* [INFORMATION SUPPLIED]:
╭──

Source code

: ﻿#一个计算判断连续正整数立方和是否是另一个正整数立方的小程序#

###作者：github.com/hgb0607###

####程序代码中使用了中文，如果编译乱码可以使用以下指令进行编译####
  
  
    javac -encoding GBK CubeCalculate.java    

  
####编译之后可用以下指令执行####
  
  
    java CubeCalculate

╰──

* [THE PROBLEM]: For the entries above, transcribe precisely the lines from the one with "###作者：github.com/hgb0607###" through the end, including both.

* [RESULT BELOW]:
###作者：github.com/hgb0607###

####程序代码中使用了中文，如果编译乱码可以使用以下指令进行编译####
  
  
    javac -encoding GBK CubeCalculate.java    

  
####编译之后可用以下指令执行####
  
  
    java CubeCalculate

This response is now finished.